Request.
Reproduce every one of the entries below verbatim, line for line and without any changes.

>> start The records

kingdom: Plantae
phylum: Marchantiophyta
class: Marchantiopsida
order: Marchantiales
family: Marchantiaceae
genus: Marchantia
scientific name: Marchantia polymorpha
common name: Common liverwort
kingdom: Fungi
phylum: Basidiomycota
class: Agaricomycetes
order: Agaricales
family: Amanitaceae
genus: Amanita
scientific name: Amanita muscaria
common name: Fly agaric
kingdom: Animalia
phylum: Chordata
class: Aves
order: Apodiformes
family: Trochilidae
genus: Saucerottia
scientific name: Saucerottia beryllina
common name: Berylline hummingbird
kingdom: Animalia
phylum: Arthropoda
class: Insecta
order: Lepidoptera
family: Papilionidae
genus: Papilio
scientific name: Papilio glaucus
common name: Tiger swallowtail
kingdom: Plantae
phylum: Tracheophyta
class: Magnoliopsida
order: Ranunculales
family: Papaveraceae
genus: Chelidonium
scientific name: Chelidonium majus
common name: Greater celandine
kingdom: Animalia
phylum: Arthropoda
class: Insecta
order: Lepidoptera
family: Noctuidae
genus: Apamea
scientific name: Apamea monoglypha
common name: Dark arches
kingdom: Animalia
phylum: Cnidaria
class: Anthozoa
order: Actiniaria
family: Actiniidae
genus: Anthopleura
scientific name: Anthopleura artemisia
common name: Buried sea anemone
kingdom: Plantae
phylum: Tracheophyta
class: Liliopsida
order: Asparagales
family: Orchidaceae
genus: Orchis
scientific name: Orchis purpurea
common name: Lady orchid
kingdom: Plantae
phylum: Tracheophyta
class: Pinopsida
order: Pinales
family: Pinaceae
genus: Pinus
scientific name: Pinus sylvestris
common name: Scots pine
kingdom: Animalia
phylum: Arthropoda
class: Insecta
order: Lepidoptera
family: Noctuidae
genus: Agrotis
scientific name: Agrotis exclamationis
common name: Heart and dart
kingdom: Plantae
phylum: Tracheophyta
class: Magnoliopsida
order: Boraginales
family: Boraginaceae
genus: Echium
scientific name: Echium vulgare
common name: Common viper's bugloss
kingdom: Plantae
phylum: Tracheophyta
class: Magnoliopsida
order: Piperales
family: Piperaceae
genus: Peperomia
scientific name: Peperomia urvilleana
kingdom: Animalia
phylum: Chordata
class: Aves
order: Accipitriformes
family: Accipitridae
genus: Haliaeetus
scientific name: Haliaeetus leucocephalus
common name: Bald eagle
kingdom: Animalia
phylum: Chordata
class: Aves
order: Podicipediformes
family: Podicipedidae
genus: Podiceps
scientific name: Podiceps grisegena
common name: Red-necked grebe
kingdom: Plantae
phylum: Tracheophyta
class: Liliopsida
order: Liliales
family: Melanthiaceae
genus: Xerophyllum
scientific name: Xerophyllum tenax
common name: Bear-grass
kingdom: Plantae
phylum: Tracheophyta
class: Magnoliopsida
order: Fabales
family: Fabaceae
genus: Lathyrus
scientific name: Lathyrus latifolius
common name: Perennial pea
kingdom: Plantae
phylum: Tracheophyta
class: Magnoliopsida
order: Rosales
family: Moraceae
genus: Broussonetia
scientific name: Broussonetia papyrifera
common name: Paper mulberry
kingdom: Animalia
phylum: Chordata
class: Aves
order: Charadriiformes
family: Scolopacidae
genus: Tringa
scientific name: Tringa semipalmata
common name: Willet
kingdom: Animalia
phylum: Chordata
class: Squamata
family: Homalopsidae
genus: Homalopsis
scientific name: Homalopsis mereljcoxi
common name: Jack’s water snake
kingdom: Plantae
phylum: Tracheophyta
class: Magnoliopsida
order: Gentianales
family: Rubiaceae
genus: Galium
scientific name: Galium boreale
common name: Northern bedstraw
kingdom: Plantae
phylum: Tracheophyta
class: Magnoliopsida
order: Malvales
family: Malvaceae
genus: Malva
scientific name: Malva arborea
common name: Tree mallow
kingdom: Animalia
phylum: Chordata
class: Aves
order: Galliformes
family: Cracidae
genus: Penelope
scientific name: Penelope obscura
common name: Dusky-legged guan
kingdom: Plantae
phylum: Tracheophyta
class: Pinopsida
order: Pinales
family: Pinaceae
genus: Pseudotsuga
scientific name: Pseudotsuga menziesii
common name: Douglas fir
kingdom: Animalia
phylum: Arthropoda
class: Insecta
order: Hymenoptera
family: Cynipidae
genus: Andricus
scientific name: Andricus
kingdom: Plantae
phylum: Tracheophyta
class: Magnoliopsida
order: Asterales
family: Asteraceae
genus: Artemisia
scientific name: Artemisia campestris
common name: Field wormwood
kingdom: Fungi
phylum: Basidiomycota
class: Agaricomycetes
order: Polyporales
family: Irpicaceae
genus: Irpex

>> end The records

Exercise output.
kingdom: Plantae
phylum: Marchantiophyta
class: Marchantiopsida
order: Marchantiales
family: Marchantiaceae
genus: Marchantia
scientific name: Marchantia polymorpha
common name: Common liverwort
kingdom: Fungi
phylum: Basidiomycota
class: Agaricomycetes
order: Agaricales
family: Amanitaceae
genus: Amanita
scientific name: Amanita muscaria
common name: Fly agaric
kingdom: Animalia
phylum: Chordata
class: Aves
order: Apodiformes
family: Trochilidae
genus: Saucerottia
scientific name: Saucerottia beryllina
common name: Berylline hummingbird
kingdom: Animalia
phylum: Arthropoda
class: Insecta
order: Lepidoptera
family: Papilionidae
genus: Papilio
scientific name: Papilio glaucus
common name: Tiger swallowtail
kingdom: Plantae
phylum: Tracheophyta
class: Magnoliopsida
order: Ranunculales
family: Papaveraceae
genus: Chelidonium
scientific name: Chelidonium majus
common name: Greater celandine
kingdom: Animalia
phylum: Arthropoda
class: Insecta
order: Lepidoptera
family: Noctuidae
genus: Apamea
scientific name: Apamea monoglypha
common name: Dark arches
kingdom: Animalia
phylum: Cnidaria
class: Anthozoa
order: Actiniaria
family: Actiniidae
genus: Anthopleura
scientific name: Anthopleura artemisia
common name: Buried sea anemone
kingdom: Plantae
phylum: Tracheophyta
class: Liliopsida
order: Asparagales
family: Orchidaceae
genus: Orchis
scientific name: Orchis purpurea
common name: Lady orchid
kingdom: Plantae
phylum: Tracheophyta
class: Pinopsida
order: Pinales
family: Pinaceae
genus: Pinus
scientific name: Pinus sylvestris
common name: Scots pine
kingdom: Animalia
phylum: Arthropoda
class: Insecta
order: Lepidoptera
family: Noctuidae
genus: Agrotis
scientific name: Agrotis exclamationis
common name: Heart and dart
kingdom: Plantae
phylum: Tracheophyta
class: Magnoliopsida
order: Boraginales
family: Boraginaceae
genus: Echium
scientific name: Echium vulgare
common name: Common viper's bugloss
kingdom: Plantae
phylum: Tracheophyta
class: Magnoliopsida
order: Piperales
family: Piperaceae
genus: Peperomia
scientific name: Peperomia urvilleana
kingdom: Animalia
phylum: Chordata
class: Aves
order: Accipitriformes
family: Accipitridae
genus: Haliaeetus
scientific name: Haliaeetus leucocephalus
common name: Bald eagle
kingdom: Animalia
phylum: Chordata
class: Aves
order: Podicipediformes
family: Podicipedidae
genus: Podiceps
scientific name: Podiceps grisegena
common name: Red-necked grebe
kingdom: Plantae
phylum: Tracheophyta
class: Liliopsida
order: Liliales
family: Melanthiaceae
genus: Xerophyllum
scientific name: Xerophyllum tenax
common name: Bear-grass
kingdom: Plantae
phylum: Tracheophyta
class: Magnoliopsida
order: Fabales
family: Fabaceae
genus: Lathyrus
scientific name: Lathyrus latifolius
common name: Perennial pea
kingdom: Plantae
phylum: Tracheophyta
class: Magnoliopsida
order: Rosales
family: Moraceae
genus: Broussonetia
scientific name: Broussonetia papyrifera
common name: Paper mulberry
kingdom: Animalia
phylum: Chordata
class: Aves
order: Charadriiformes
family: Scolopacidae
genus: Tringa
scientific name: Tringa semipalmata
common name: Willet
kingdom: Animalia
phylum: Chordata
class: Squamata
family: Homalopsidae
genus: Homalopsis
scientific name: Homalopsis mereljcoxi
common name: Jack’s water snake
kingdom: Plantae
phylum: Tracheophyta
class: Magnoliopsida
order: Gentianales
family: Rubiaceae
genus: Galium
scientific name: Galium boreale
common name: Northern bedstraw
kingdom: Plantae
phylum: Tracheophyta
class: Magnoliopsida
order: Malvales
family: Malvaceae
genus: Malva
scientific name: Malva arborea
common name: Tree mallow
kingdom: Animalia
phylum: Chordata
class: Aves
order: Galliformes
family: Cracidae
genus: Penelope
scientific name: Penelope obscura
common name: Dusky-legged guan
kingdom: Plantae
phylum: Tracheophyta
class: Pinopsida
order: Pinales
family: Pinaceae
genus: Pseudotsuga
scientific name: Pseudotsuga menziesii
common name: Douglas fir
kingdom: Animalia
phylum: Arthropoda
class: Insecta
order: Hymenoptera
family: Cynipidae
genus: Andricus
scientific name: Andricus
kingdom: Plantae
phylum: Tracheophyta
class: Magnoliopsida
order: Asterales
family: Asteraceae
genus: Artemisia
scientific name: Artemisia campestris
common name: Field wormwood
kingdom: Fungi
phylum: Basidiomycota
class: Agaricomycetes
order: Polyporales
family: Irpicaceae
genus: Irpex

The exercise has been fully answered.